Synergistic effect of alcohol drinking and smoking on in vivo acetaldehyde concentration in saliva.

Alcohol drinking and smoking are independent risk factors for upper digestive tract cancers. Furthermore, their combined use interacts in a multiplicative way on cancer risk. There is convincing evidence that acetaldehyde, the first metabolite of ethanol and a constituent of tobacco smoke, is a local carcinogen in humans. Therefore, we examined the combined effect of alcohol drinking and tobacco smoking on in vivo acetaldehyde concentration in saliva. Seven smokers and 6 nonsmokers participated in the study. First, to measure the effect of alcohol on salivary acetaldehyde, all volunteers ingested 0.8 g/kg body weight of ethanol and saliva samples were collected every 20 min for 160 min thereafter. After a 3-day washout period, smokers ingested again the same amount of ethanol and smoked one cigarette every 20 min and saliva samples were collected at 10 min intervals for 160 min. Acetaldehyde and ethanol concentrations were analyzed by headspace gas chromatograph. Firstly, smokers without concomitant smoking during ethanol challenge had 2 times higher in vivo salivary acetaldehyde concentrations than nonsmokers after ethanol ingestion (AUC 114.8 +/- 11.5 vs. 54.2 +/- 8.7 microM x hr, respectively; p = 0.002). Secondly, smokers with active smoking during ethanol challenge had 7 times higher in vivo salivary acetaldehyde levels than nonsmokers (AUC 369.5 +/- 12.2 vs. 54.2 +/- 8.7 microM x hr, respectively; p < 0.001). We conclude that this markedly increased exposure of upper digestive tract mucosa to carcinogenic salivary acetaldehyde of smoking and drinking subjects may explain the synergistic and multiplicative risk effect of alcohol drinking and tobacco smoking on upper gastrointestinal tract carcinogenesis.

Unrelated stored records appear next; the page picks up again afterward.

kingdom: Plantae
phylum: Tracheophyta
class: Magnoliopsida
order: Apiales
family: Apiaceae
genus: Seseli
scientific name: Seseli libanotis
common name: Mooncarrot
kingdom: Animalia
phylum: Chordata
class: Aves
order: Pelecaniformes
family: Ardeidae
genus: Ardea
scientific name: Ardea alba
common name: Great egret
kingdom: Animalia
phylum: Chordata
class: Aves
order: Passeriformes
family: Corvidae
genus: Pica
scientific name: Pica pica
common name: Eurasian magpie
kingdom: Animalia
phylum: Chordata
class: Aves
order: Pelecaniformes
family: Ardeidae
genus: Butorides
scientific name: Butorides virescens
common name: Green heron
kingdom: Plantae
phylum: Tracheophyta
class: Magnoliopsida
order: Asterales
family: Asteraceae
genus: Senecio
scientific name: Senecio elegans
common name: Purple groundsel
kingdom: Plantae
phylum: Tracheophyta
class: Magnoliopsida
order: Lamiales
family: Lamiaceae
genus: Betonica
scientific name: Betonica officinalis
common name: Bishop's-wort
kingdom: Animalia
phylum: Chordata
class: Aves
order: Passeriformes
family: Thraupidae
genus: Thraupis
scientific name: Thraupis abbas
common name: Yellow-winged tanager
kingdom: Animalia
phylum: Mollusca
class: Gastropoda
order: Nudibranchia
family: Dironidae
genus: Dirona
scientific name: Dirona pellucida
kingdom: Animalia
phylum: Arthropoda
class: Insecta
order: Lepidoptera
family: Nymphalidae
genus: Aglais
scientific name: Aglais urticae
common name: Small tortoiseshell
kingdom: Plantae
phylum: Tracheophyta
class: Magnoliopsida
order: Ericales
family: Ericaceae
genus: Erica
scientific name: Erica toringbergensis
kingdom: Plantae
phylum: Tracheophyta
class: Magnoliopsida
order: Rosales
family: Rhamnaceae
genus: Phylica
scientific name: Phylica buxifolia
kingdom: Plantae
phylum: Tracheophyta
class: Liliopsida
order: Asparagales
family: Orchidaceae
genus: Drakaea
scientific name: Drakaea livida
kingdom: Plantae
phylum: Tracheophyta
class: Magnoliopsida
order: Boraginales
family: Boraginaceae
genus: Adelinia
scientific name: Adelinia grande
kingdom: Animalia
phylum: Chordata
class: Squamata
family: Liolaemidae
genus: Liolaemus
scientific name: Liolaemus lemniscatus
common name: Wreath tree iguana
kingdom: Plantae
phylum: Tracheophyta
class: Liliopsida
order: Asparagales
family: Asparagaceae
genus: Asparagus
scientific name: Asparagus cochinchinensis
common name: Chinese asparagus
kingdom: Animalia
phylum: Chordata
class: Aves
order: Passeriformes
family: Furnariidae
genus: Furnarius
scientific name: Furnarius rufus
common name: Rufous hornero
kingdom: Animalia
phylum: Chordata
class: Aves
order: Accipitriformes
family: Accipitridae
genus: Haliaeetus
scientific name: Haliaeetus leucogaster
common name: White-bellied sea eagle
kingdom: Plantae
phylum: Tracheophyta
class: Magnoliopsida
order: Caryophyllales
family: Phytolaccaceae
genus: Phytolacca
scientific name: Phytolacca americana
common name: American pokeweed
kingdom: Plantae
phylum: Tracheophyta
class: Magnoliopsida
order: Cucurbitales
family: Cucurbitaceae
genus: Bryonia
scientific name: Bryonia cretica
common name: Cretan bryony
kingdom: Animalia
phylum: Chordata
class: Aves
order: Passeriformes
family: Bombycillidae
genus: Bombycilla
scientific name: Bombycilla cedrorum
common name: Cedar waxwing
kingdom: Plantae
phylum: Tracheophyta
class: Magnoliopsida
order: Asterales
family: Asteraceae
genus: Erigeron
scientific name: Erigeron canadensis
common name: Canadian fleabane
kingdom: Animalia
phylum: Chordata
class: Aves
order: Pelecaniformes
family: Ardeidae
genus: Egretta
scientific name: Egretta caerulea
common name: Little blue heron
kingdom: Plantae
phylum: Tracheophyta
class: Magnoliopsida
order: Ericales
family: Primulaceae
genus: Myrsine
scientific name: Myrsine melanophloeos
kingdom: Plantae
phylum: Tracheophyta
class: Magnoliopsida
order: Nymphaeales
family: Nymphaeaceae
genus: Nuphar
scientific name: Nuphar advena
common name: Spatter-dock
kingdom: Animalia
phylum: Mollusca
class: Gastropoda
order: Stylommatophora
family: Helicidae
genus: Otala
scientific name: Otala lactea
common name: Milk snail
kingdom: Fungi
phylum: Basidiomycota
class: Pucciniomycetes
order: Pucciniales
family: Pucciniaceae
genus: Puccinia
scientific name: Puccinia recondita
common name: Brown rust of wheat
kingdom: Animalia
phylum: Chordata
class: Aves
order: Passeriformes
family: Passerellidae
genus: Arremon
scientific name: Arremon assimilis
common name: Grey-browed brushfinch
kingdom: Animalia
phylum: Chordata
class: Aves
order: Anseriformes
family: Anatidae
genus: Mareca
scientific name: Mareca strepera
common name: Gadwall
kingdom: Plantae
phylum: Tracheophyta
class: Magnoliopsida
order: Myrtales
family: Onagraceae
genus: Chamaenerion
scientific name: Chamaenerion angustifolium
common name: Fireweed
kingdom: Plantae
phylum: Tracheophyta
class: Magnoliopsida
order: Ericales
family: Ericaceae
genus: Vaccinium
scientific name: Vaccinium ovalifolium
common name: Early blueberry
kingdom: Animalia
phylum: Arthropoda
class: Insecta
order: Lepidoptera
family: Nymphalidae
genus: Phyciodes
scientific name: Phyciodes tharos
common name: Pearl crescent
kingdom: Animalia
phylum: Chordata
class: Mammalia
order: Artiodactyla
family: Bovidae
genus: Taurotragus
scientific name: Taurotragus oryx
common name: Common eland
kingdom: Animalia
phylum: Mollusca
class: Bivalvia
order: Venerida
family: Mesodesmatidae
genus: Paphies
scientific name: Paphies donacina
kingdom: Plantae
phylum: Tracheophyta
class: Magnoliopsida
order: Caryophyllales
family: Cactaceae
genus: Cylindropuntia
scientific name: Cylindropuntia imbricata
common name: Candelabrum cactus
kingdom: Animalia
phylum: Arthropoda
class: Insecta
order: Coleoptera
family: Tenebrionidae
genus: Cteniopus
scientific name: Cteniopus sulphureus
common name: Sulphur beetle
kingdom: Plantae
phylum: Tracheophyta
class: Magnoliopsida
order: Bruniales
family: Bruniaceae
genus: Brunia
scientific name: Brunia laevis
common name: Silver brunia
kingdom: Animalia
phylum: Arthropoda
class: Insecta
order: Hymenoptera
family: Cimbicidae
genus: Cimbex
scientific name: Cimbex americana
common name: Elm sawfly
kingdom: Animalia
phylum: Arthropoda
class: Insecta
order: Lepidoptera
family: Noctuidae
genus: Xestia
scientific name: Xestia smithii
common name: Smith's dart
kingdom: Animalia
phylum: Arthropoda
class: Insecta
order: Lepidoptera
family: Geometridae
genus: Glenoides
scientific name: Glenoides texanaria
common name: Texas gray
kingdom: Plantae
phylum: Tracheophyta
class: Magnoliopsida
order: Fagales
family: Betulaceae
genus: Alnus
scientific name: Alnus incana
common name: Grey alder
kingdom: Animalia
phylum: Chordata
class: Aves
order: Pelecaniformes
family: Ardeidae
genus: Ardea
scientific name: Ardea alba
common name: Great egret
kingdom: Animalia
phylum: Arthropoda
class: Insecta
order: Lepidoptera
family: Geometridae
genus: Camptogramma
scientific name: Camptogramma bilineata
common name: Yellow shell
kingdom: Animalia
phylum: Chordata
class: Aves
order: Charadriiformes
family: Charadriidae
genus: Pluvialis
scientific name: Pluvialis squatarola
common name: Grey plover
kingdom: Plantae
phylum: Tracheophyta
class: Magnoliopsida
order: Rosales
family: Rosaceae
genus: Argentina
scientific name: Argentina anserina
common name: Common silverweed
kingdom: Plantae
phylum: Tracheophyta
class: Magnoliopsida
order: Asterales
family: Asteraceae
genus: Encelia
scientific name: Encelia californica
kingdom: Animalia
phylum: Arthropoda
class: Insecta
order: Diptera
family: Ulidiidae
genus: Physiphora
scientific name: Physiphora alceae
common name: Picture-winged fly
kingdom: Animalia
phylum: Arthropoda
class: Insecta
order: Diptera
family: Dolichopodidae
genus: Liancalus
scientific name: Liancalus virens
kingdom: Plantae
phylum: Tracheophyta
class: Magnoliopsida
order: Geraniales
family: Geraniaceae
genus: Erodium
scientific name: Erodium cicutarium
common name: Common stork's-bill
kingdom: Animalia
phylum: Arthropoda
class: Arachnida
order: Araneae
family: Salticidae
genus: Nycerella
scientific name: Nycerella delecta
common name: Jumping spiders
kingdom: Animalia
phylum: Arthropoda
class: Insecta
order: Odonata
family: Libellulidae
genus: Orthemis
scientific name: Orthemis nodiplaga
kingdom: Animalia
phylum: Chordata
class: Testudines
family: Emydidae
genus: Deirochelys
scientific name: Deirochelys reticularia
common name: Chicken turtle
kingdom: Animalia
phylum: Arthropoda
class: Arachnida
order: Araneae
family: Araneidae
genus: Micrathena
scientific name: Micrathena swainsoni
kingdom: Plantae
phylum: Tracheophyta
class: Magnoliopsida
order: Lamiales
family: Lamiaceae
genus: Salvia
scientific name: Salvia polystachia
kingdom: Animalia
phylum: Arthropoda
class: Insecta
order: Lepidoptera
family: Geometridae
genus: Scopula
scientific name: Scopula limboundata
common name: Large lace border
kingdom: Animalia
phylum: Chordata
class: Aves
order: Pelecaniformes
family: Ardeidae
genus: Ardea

Removal of acetaldehyde from saliva by a slow-release buccal tablet of L-cysteine.

High alcohol intake is an independent risk factor for upper gastrointestinal (GI)-tract cancers. There is increasing evidence that acetaldehyde, the first metabolite of ethanol, might be responsible for ethanol-associated carcinogenesis. Especially among Asian heavy drinkers with the ALDH2-deficiency gene, i.e., a genetic inability to remove acetaldehyde, the risk of digestive tract cancers is markedly increased. Local acetaldehyde production from ethanol either by oral microbes, mucosal cells or salivary glands is a plausible carcinogenic agent in the saliva. The aim of our study was to examine whether is it possible to bind carcinogenic acetaldehyde from saliva with L-cysteine, which is slowly released from a special buccal tablet. Nine healthy male volunteers took part in our study, and each subject served as his own control. A placebo or L-cysteine-containing tablet was fastened under the upper lip. Thereafter the volunteers ingested 0.8 g/kg of body weight of 10% (v/v) ethanol, and saliva samples were collected at 20 min intervals for 320 min. Salivary acetaldehyde and ethanol levels were analysed by headspace gas chromatography. The mean reduction of acetaldehyde concentration of the saliva with the L-cysteine tablet compared to placebo was 59% (CL(95%) 43%, 76%). Area under the curve (AUC(0-320min)) with the L-cysteine and placebo tablet were 54.3 +/- 11 microM x hr and 162 +/- 34.2 microM x hr (mean +/- SEM), respectively (p = 0.003). After alcohol intake, up to two-thirds of carcinogenic acetaldehyde can be removed from saliva with a slow-releasing buccal L-cysteine drug formulation. Thus, a buccal cysteine tablet could potentially be used to prevent upper GI-tract cancers, especially among high-risk individuals.